Perspectives de gouvernance partagée
Pour consolider ces avancées, les participants ont recommandé la création d’un observatoire public-privé chargé de publier un indice trimestriel des prix départ-usine et de suivre les indicateurs sociaux, environnementaux et concurrentiels, à l’image de l’initiative mise en place dans la filière cacao ivoirienne.
Le ministère a, de son côté, annoncé une révision du cadre fiscal pour encourager la modernisation des installations. Les amortissements accélérés sur les filtres électrostatiques et la suppression des droits d’accise sur le gypse devraient entrer en vigueur dès la prochaine loi de finances.
L’Association congolaise du ciment a salué cette orientation, tout en invitant les autorités à veiller à la discipline concurrentielle. ‘Nous avons besoin d’un marché ouvert mais régulé pour attirer les capitaux sans tomber dans la surcapacité’, a déclaré son président, Aristide Moussounda.

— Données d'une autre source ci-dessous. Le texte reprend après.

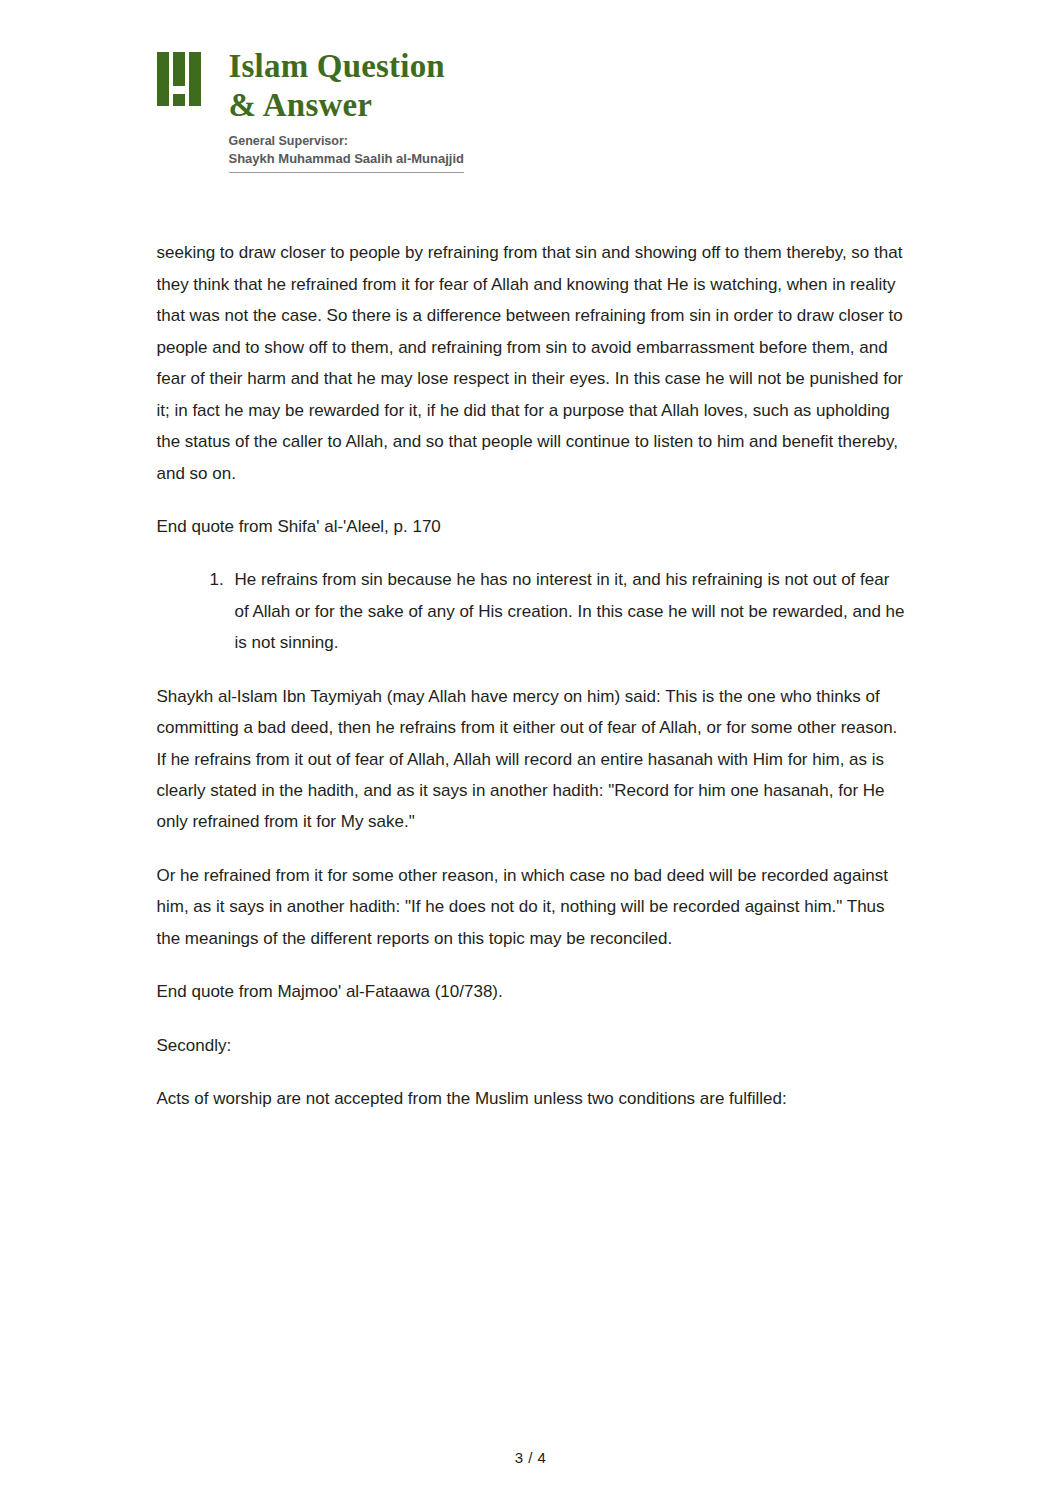Islam Question & Answer General Supervisor: Shaykh Muhammad Saalih al-Munajjid
seeking to draw closer to people by refraining from that sin and showing off to them thereby, so that they think that he refrained from it for fear of Allah and knowing that He is watching, when in reality that was not the case. So there is a difference between refraining from sin in order to draw closer to people and to show off to them, and refraining from sin to avoid embarrassment before them, and fear of their harm and that he may lose respect in their eyes. In this case he will not be punished for it; in fact he may be rewarded for it, if he did that for a purpose that Allah loves, such as upholding the status of the caller to Allah, and so that people will continue to listen to him and benefit thereby, and so on.
End quote from Shifa' al-'Aleel, p. 170
He refrains from sin because he has no interest in it, and his refraining is not out of fear of Allah or for the sake of any of His creation. In this case he will not be rewarded, and he is not sinning.
Shaykh al-Islam Ibn Taymiyah (may Allah have mercy on him) said: This is the one who thinks of committing a bad deed, then he refrains from it either out of fear of Allah, or for some other reason. If he refrains from it out of fear of Allah, Allah will record an entire hasanah with Him for him, as is clearly stated in the hadith, and as it says in another hadith: "Record for him one hasanah, for He only refrained from it for My sake."
Or he refrained from it for some other reason, in which case no bad deed will be recorded against him, as it says in another hadith: "If he does not do it, nothing will be recorded against him." Thus the meanings of the different reports on this topic may be reconciled.
End quote from Majmoo' al-Fataawa (10/738).
Secondly:
Acts of worship are not accepted from the Muslim unless two conditions are fulfilled:
3 / 4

À l’issue des échanges, un comité restreint formulera d’ici novembre un projet de décret visant à entériner la stratégie sectorielle. Plusieurs experts considèrent ce calendrier resserré comme un signal politique fort destiné à rassurer les investisseurs et à accélérer la redynamisation industrielle du pays.
Les partenaires techniques ont souligné l’importance d’une transparence accrue dans l’octroi des carrières de calcaire. Une plate-forme numérique de gestion des titres miniers, inspirée du modèle rwandais, devrait être déployée afin de réduire les délais administratifs et d’accélérer la bancabilité des nouveaux projets.
Enfin, plusieurs orateurs ont rappelé que la durabilité sociale restait au cœur des attentes internationales. Le ministère du Travail prépare un guide de bonnes pratiques couvrant sécurité des ouvriers, égalité femmes-hommes et formation continue, lequel servira de référence aux négociations collectives prévues en début d’année prochaine dans le secteur.